The Dye Makers

Tyr, Lebanon

Aug 8, 2023

In Mycenean, ponike is the name given to a species of sea snail from which a rich purple dye was made. From ponike came the Greek phoenix and thus Phoenicians, so called because they were the makers of this dye. Although debated, this seems the most widely accepted story.

The difficulty of making this dye made it as valuable as gold and hence as coveted. Adopted by Cyrus of Persia in 6th century BCE, this came to be known as the royal or imperial purple, adopted in turn by the later Greek and Roman elite.

Tablets found in  Knossos indicate that others like the Minoans also manufactured this dye, albeit on a small scale. The bulk of production was at Tyre, or Tyr as we know it now. It was from here that the Phoenicians sailed to, traded with and settled large parts of the Mediterranean coast.

Tyr is the last link in the chain of my self-inflicted tour of the Fertile Crescent and I was eager to dig around and see what I could. There are a couple of areas in Tyr with archeological ruins – Al Mina and Al Bass – but these are all from the Greek-Roman era. Any evidence of older cultures lies deeply buried under layers of later habitation.

 

AL MINA

A short stretch of mosaics left of the entrance is called the mosaic street but mosaics must have covered all the areas once. Remnants are still visible in patches all over this site.

To the right of the entrance is a large area that is mostly rubble. It is bordered by stone-flagged colonnaded street. Some of the columns are broken, some on their sides and some still standing. There is another stretch of colonnaded street that goes all the way to the sea. What a grand avenue this must have been once.

Walking down this street, to the right is a large rectangular area with a sunken basin in the center surrounded by tiered sides. There is no indication of what it might have been intended for. Maybe water sports? There are chambers on all sides with entry and exits for most likely water, their temperature carefully calibrated.

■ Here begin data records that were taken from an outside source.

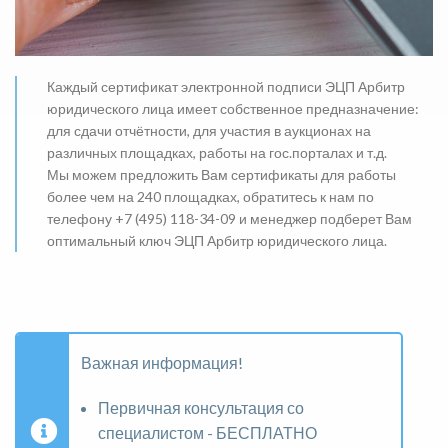
Каждый сертификат электронной подписи ЭЦП Арбитр
юридического лица имеет собственное предназначение:
для сдачи отчётности, для участия в аукционах на
различных площадках, работы на гос.порталах и т.д.
Мы можем предложить Вам сертификаты для работы
более чем на 240 площадках, обратитесь к нам по
телефону +7 (495) 118-34-09 и менеджер подберет Вам
оптимальный ключ ЭЦП Арбитр юридического лица.
Важная информация!
Первичная консультация со
специалистом - БЕСПЛАТНО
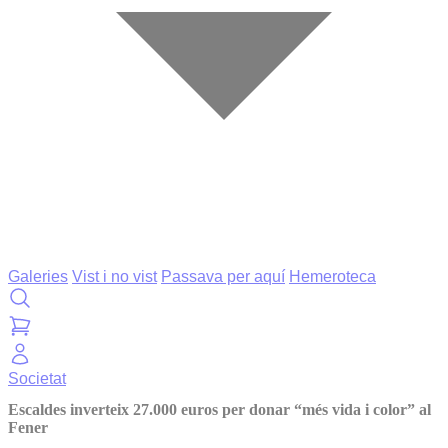
Galeries
Vist i no vist
Passava per aquí
Hemeroteca
Societat
Escaldes inverteix 27.000 euros per donar “més vida i color” al
Fener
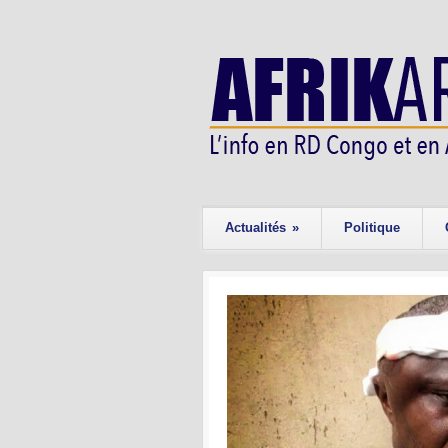
Actualités
»
Politique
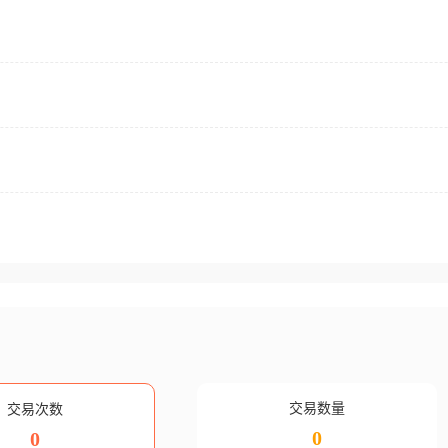
交易数量
交易次数
0
0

To the left of the street are the remains of a huge bath with the tell-tale pillars that were used to heat the water. Trust the Romans to have created a bath with a grand view of the sea in front. The view today must have been similar to what they too saw. Well, perhaps they saw less buildings along the coast and saw instead ships in the old harbor nearby.

AL BASS

Some distance from this is the site of Al Bass, a much bigger site. At one end lies the extensive necropolis littered with sarcophagi. Some are more elaborate than others but

The stone-flagged Roman road has a gigantic arch probably dating back to Hadrian’s time in 2nd century CE. It is a long, wide road lined by columns stretching to an entrance to the city. Parallel to it is another narrower street, perhaps for pedestrians lined with the aqueduct.

Some of the arches still stand offering a frame for the hippodrome that lies on the other side. There are a few sections of the tiered seating that once ran all around this long oval. The arch acts like a wind tunnel, offering relief from the muggy heat that is all Lebanon. Under the tiered seats in a rectangular opening; I peer in and marvel that the arrow straight construction lets me see all the way to the end of this straight stretch.